INPUT DATA Start Marker

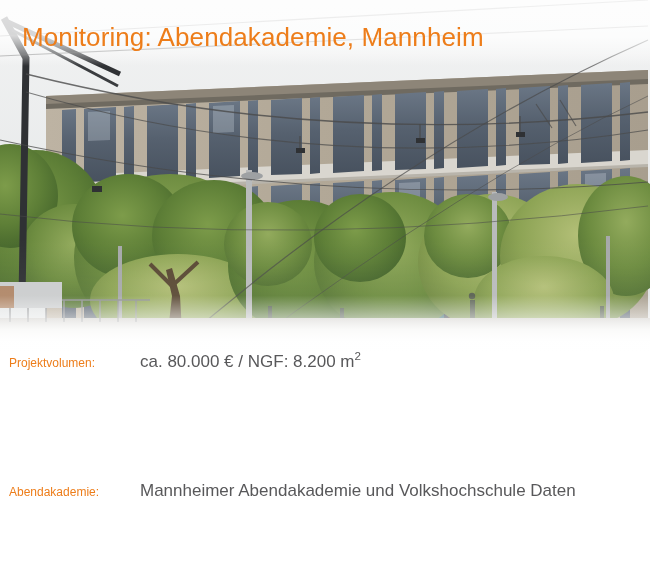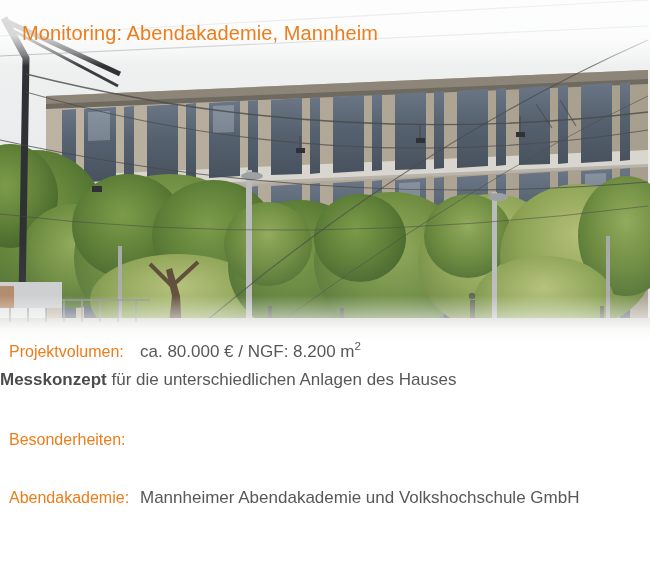--- a/index.html
+++ b/index.html
@@ -63,7 +63,7 @@
     position: absolute;
     left: 22px;
     top: 22px;
-    font-size: 20px;
+    font-size: 26px;
     font-weight: 400;
     letter-spacing: 0.1px;
     color: #ED7D1A;

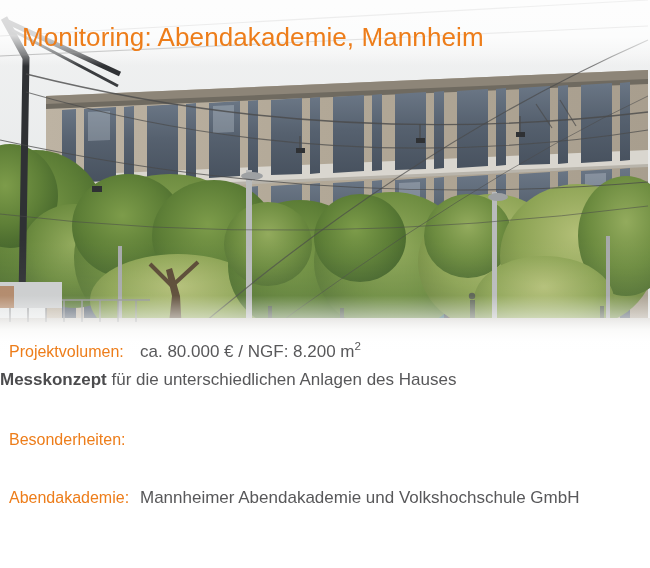--- a/index.html
+++ b/index.html
@@ -90,9 +90,10 @@
     padding-left: 9px;
     flex: 0 0 140px;
     color: #ED7D1A;
-    font-size: 16px;
+    font-size: 12px;
     font-weight: 400;
     white-space: nowrap;
+    margin-top: 11px;
   }
   .row .value {
     color: #58585A;

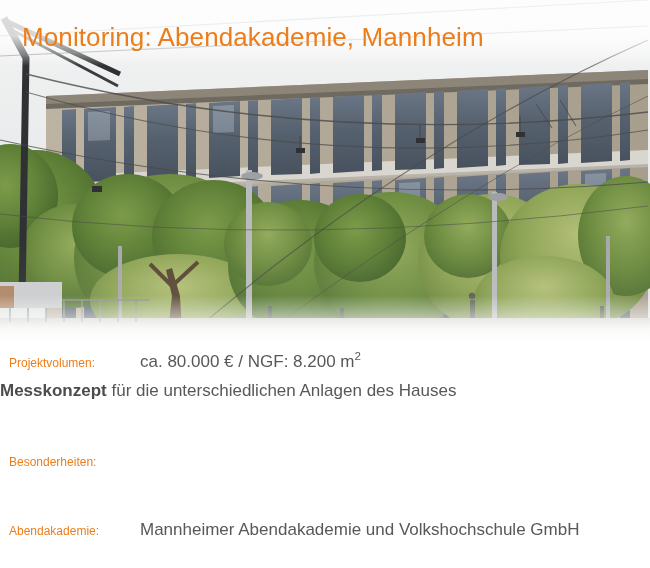--- a/index.html
+++ b/index.html
@@ -358,7 +358,6 @@
     </div>
 
     <div class="row">
-      <span class="value"><b>Messkonzept</b><span> für die unterschiedlichen Anlagen des Hauses</span></span>
     </div>
 
 

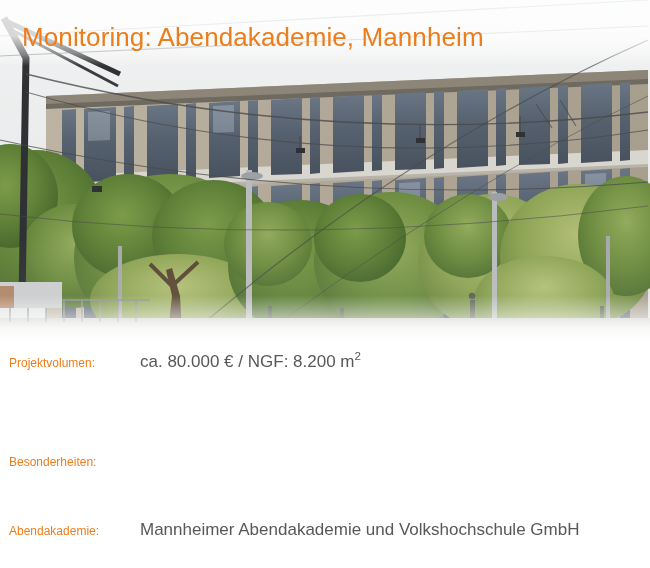--- a/index.html
+++ b/index.html
@@ -363,10 +363,6 @@
 
     <div class="spacer-a"></div>
 
-    <div class="row">
-      <span class="label">Besonderheiten:</span>
-      <span class="value"></span>
-    </div>
 
     <div class="spacer-b"></div>
 

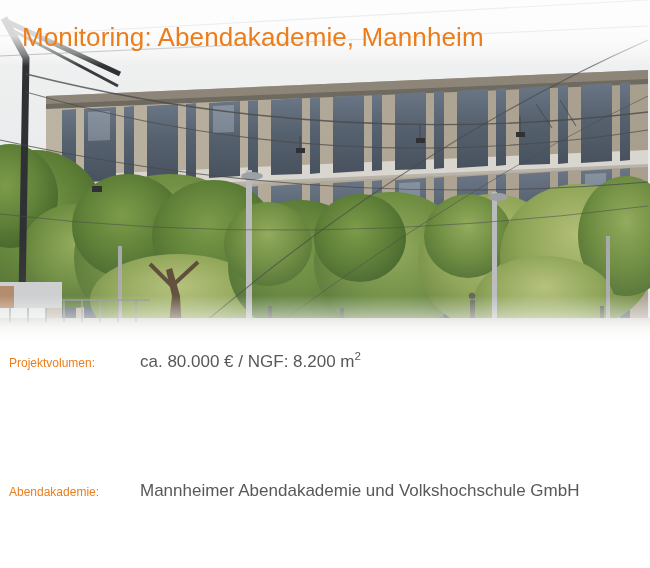--- a/index.html
+++ b/index.html
@@ -369,7 +369,7 @@
 
     <div class="row">
       <span class="label">Abendakademie:</span>
-      <span class="value">Mannheimer Abendakademie und Volkshochschule GmbH</span>
+      <span class="value">Mannheimer Abendakademie und Volkshochschule Daten</span>
     </div>
 
   </div>

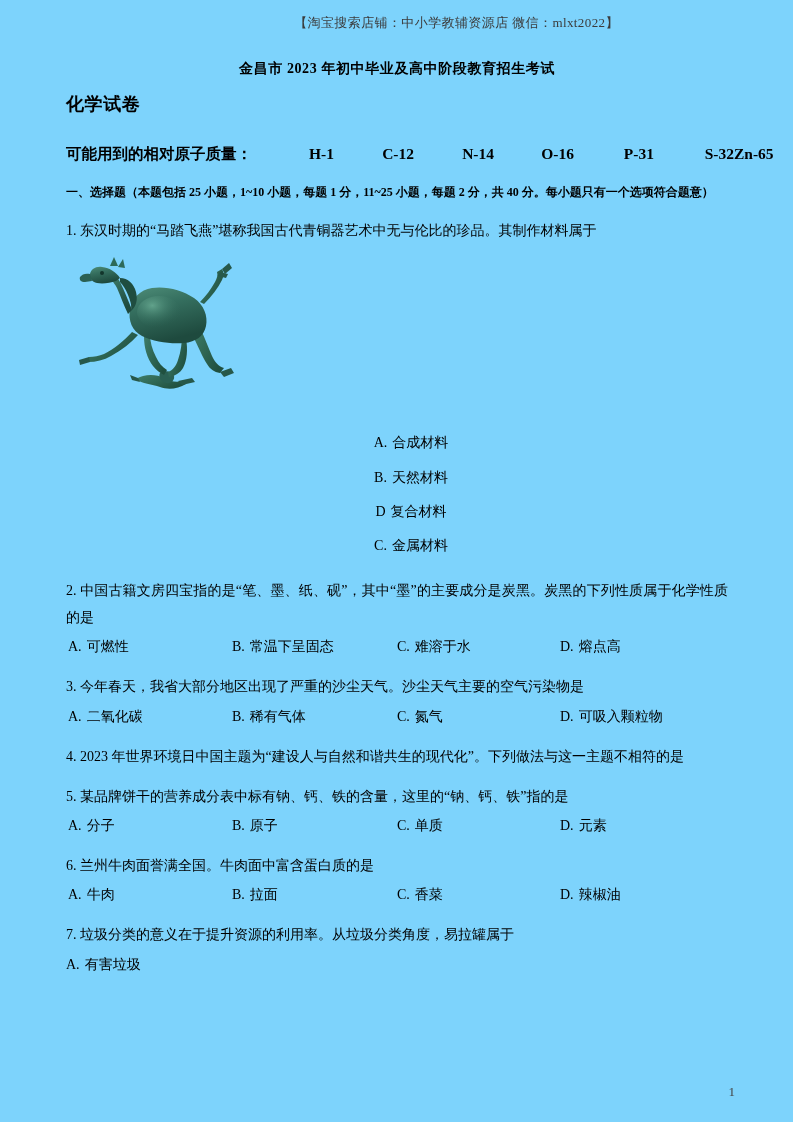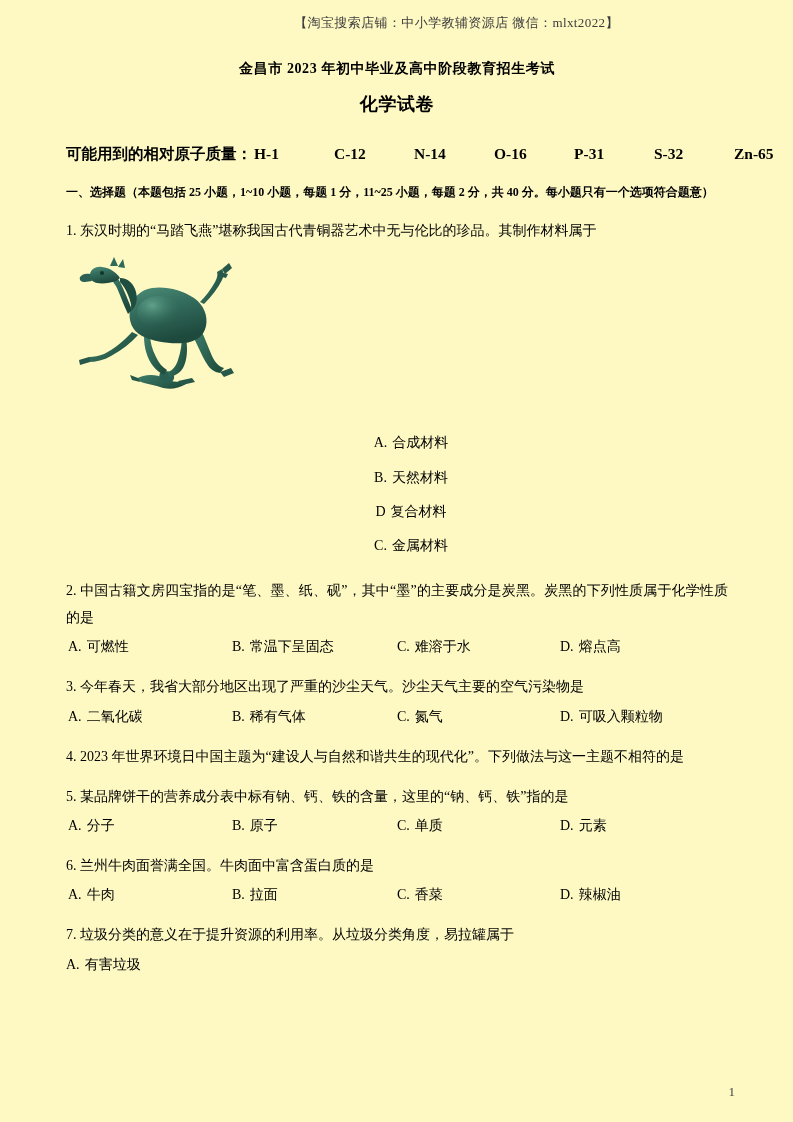--- a/index.html
+++ b/index.html
@@ -16,7 +16,7 @@
     position: relative;
     width: 793px;
     height: 1122px;
-    background: #fef9c3;
+    background: #7dd3fc;
     margin: 0 auto;
     overflow: hidden;
     box-sizing: border-box;

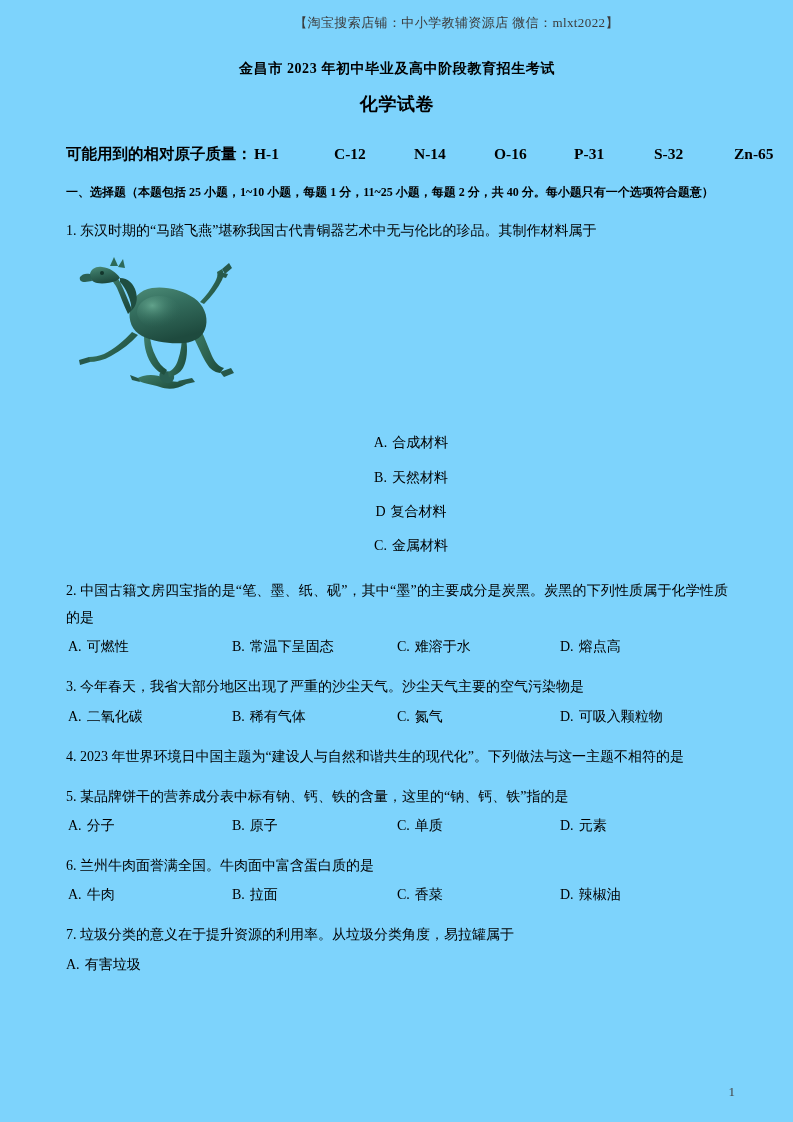--- a/index.html
+++ b/index.html
@@ -54,7 +54,7 @@
     margin: 0;
   }
   .doc-subtitle {
-    text-align: center;
+    text-align: left;
     font-size: 18px;
     font-weight: bold;
     line-height: 1.5;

INPUT DATA End Marker

Each line from the first line of the listing above through the line containing "font-size: 18px;" is to be written out exactly, and the pictures are to be left out.

**WRITTEN SOLUTION**
--- a/index.html
+++ b/index.html
@@ -63,7 +63,7 @@
     position: absolute;
     left: 22px;
     top: 22px;
-    font-size: 20px;
+    font-size: 26px;
     font-weight: 400;
     letter-spacing: 0.1px;
     color: #ED7D1A;

--- a/index.html
+++ b/index.html
@@ -90,9 +90,10 @@
     padding-left: 9px;
     flex: 0 0 140px;
     color: #ED7D1A;
-    font-size: 16px;
+    font-size: 12px;
     font-weight: 400;
     white-space: nowrap;
+    margin-top: 11px;
   }
   .row .value {
     color: #58585A;

--- a/index.html
+++ b/index.html
@@ -358,7 +358,6 @@
     </div>
 
     <div class="row">
-      <span class="value"><b>Messkonzept</b><span> für die unterschiedlichen Anlagen des Hauses</span></span>
     </div>
 
 

--- a/index.html
+++ b/index.html
@@ -363,10 +363,6 @@
 
     <div class="spacer-a"></div>
 
-    <div class="row">
-      <span class="label">Besonderheiten:</span>
-      <span class="value"></span>
-    </div>
 
     <div class="spacer-b"></div>
 

--- a/index.html
+++ b/index.html
@@ -369,7 +369,7 @@
 
     <div class="row">
       <span class="label">Abendakademie:</span>
-      <span class="value">Mannheimer Abendakademie und Volkshochschule GmbH</span>
+      <span class="value">Mannheimer Abendakademie und Volkshochschule Daten</span>
     </div>
 
   </div>

--- a/index.html
+++ b/index.html
@@ -16,7 +16,7 @@
     position: relative;
     width: 793px;
     height: 1122px;
-    background: #fef9c3;
+    background: #7dd3fc;
     margin: 0 auto;
     overflow: hidden;
     box-sizing: border-box;

--- a/index.html
+++ b/index.html
@@ -54,7 +54,7 @@
     margin: 0;
   }
   .doc-subtitle {
-    text-align: center;
+    text-align: left;
     font-size: 18px;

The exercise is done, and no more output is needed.